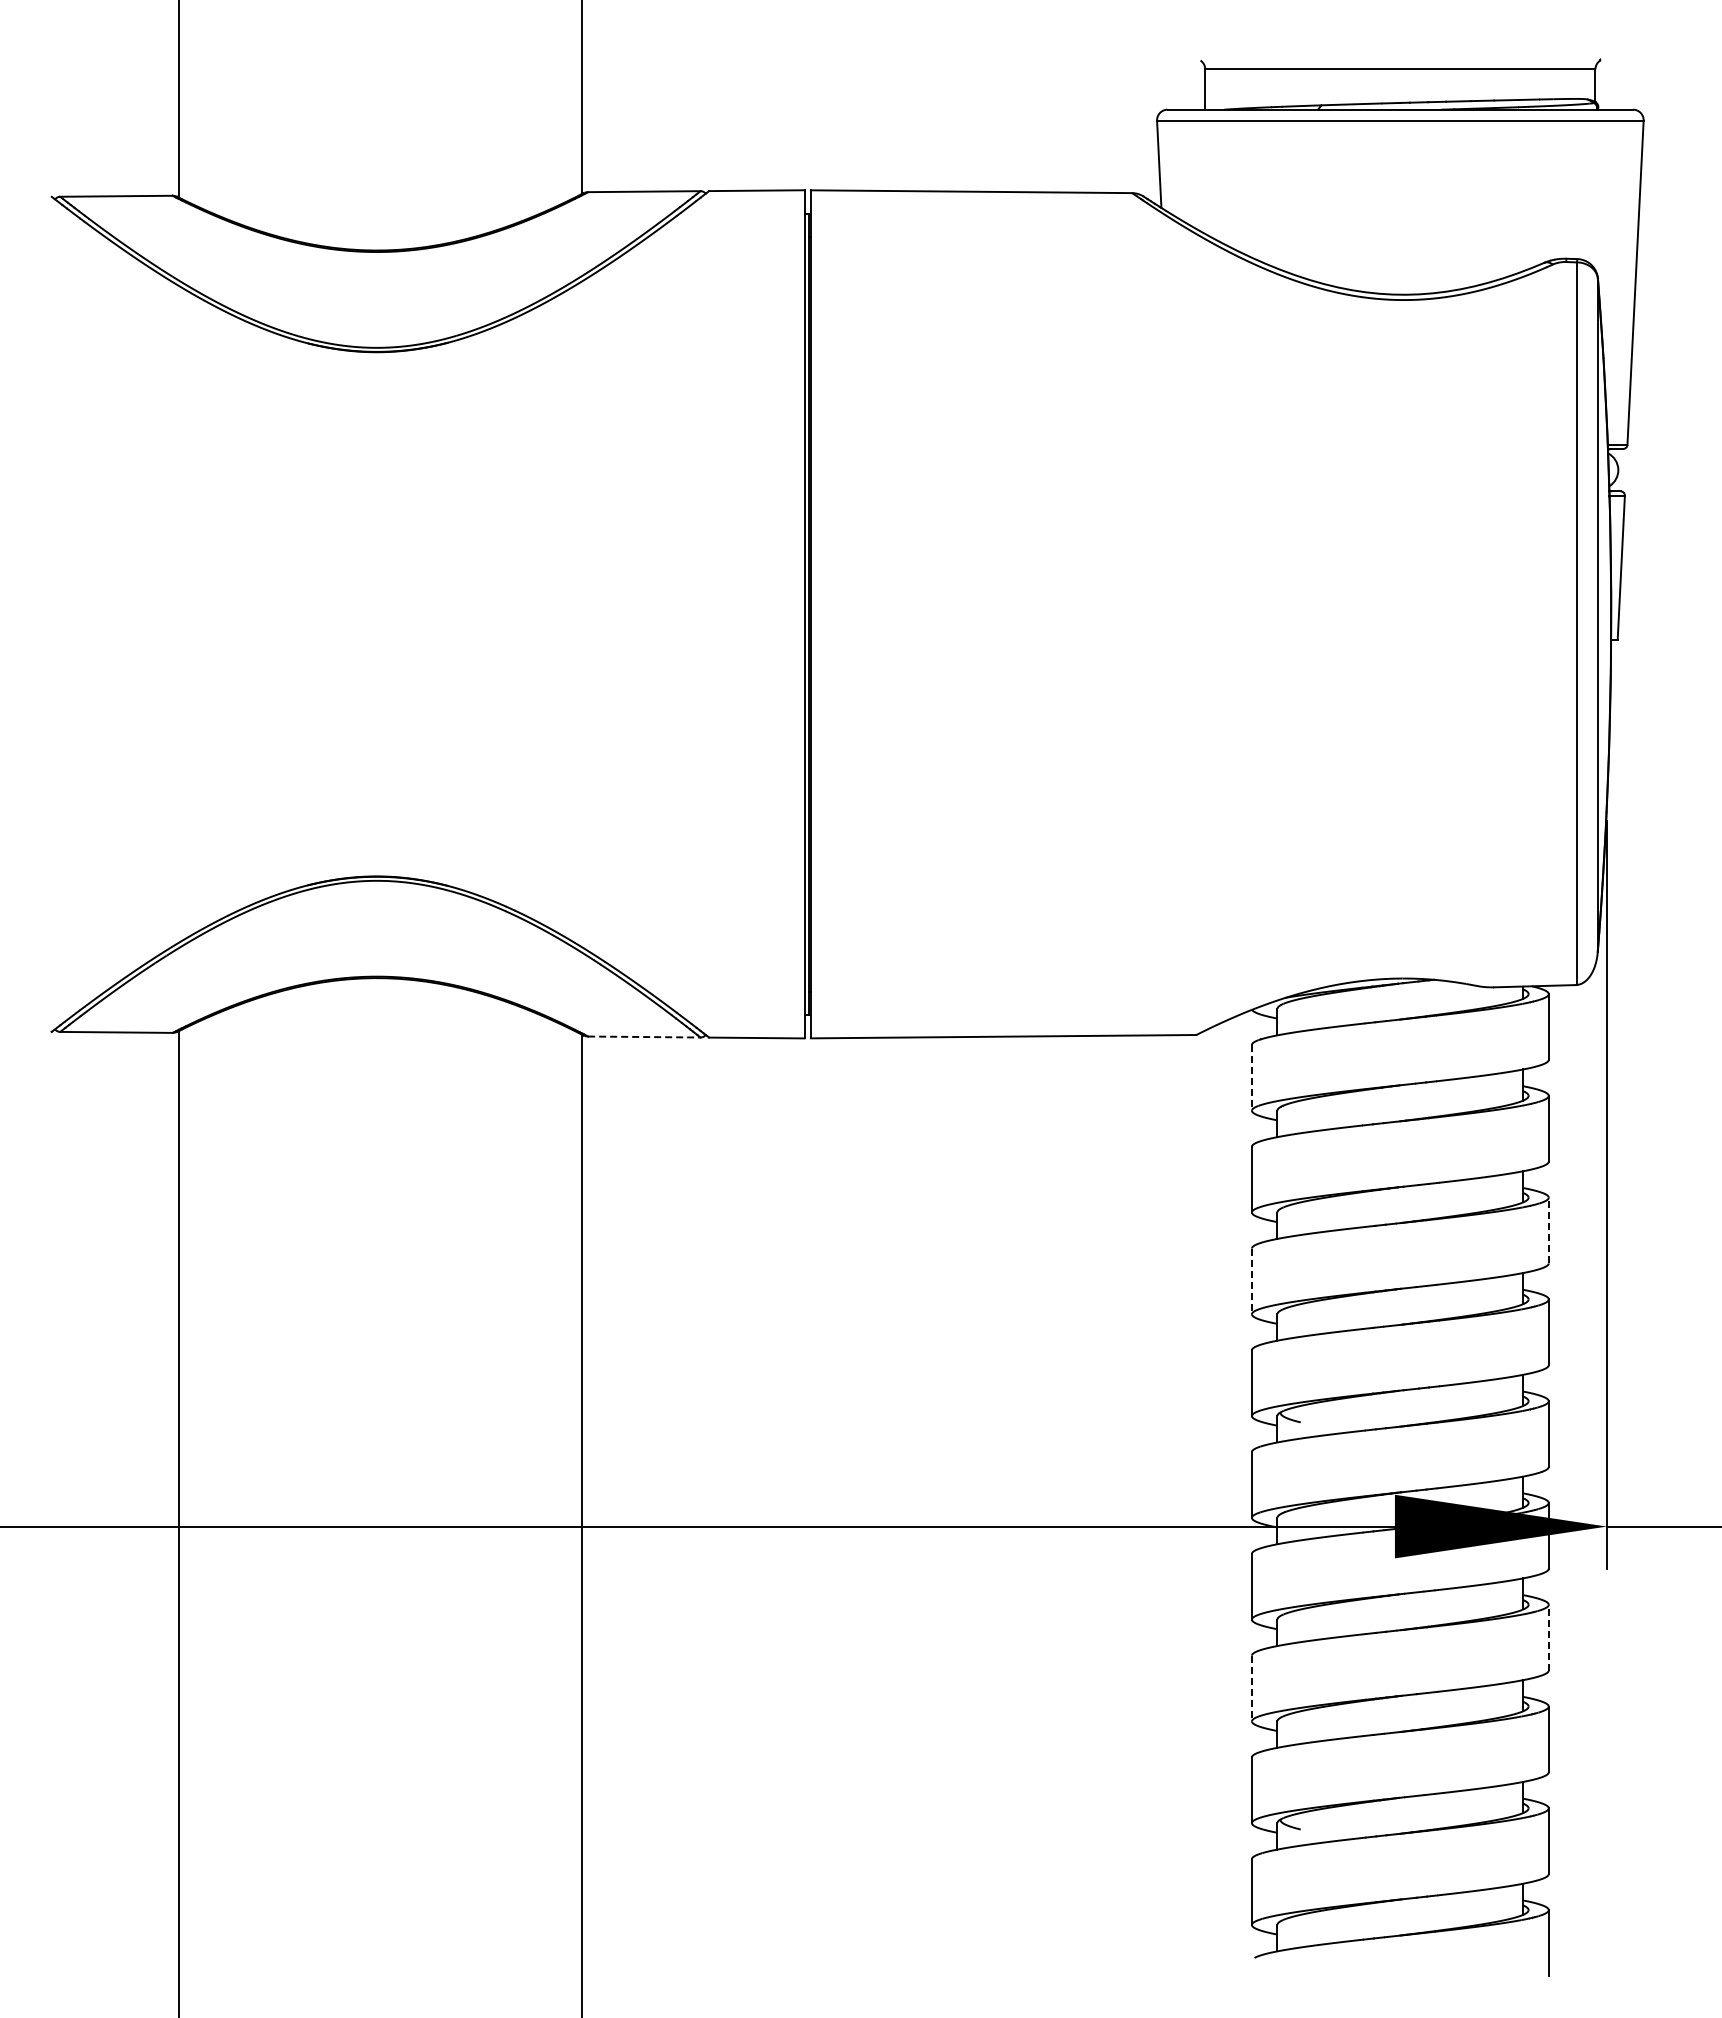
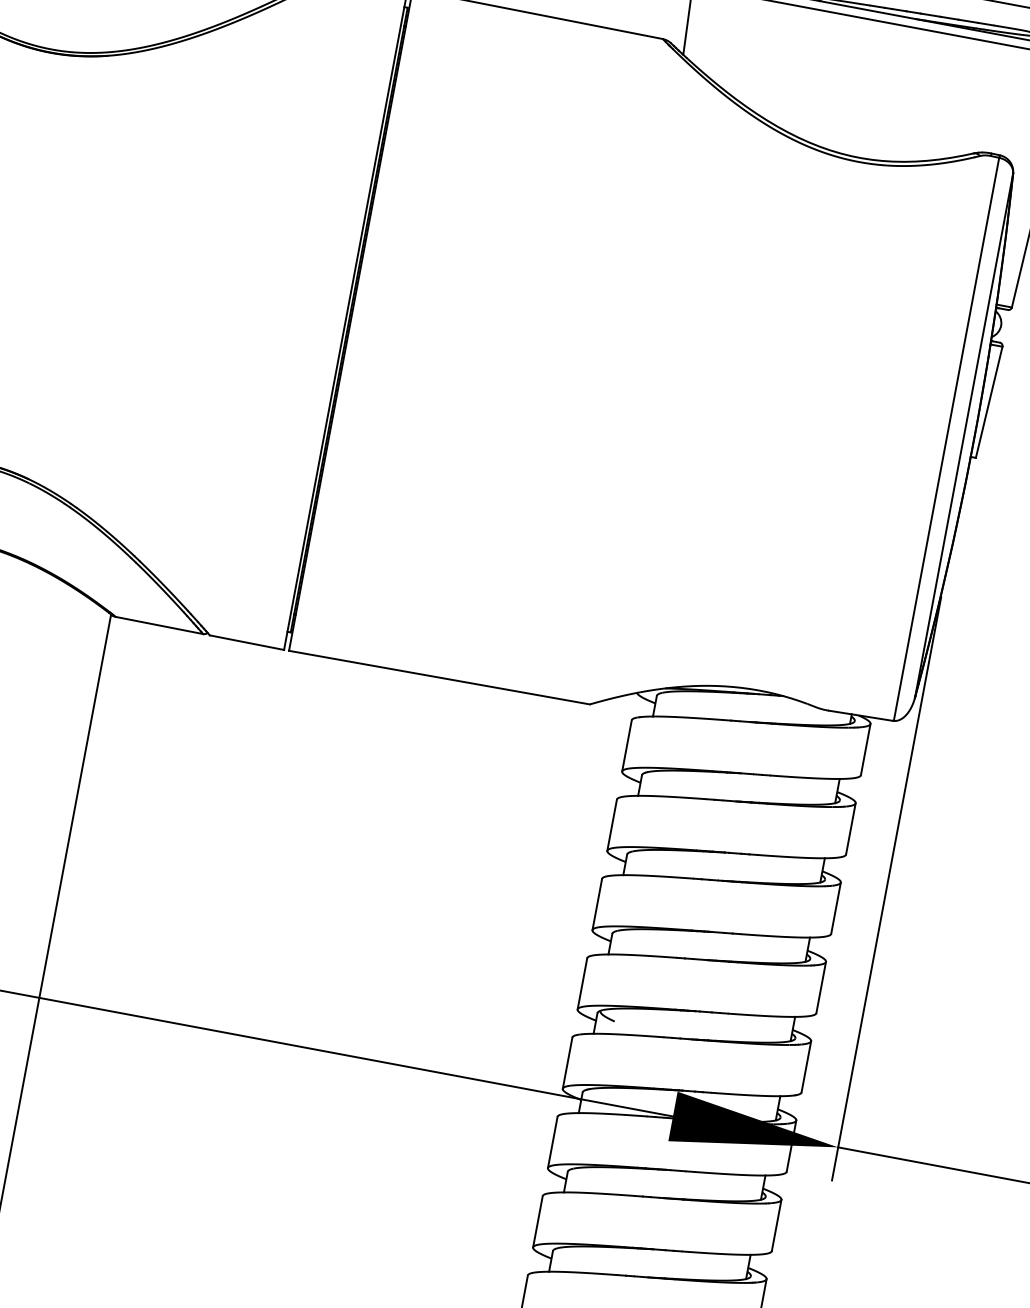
line: (644, 1037) -> (159, 625), dashed -> solid
line: (1251, 1077) -> (626, 745), dashed -> solid
line: (1548, 1230) -> (835, 908), dashed -> solid
line: (1251, 1281) -> (596, 904), dashed -> solid
line: (1548, 1637) -> (776, 1225), dashed -> solid
line: (1251, 1688) -> (537, 1221), dashed -> solid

■ ■ ■ ■ ■

**PROBLEM DETAILS**
Every entry above should be restated word for word, with the images left out.

**RESPONSE FOR THIS EXERCISE**
line: (644, 1037) -> (159, 625), dashed -> solid
line: (1251, 1077) -> (626, 745), dashed -> solid
line: (1548, 1230) -> (835, 908), dashed -> solid
line: (1251, 1281) -> (596, 904), dashed -> solid
line: (1548, 1637) -> (776, 1225), dashed -> solid
line: (1251, 1688) -> (537, 1221), dashed -> solid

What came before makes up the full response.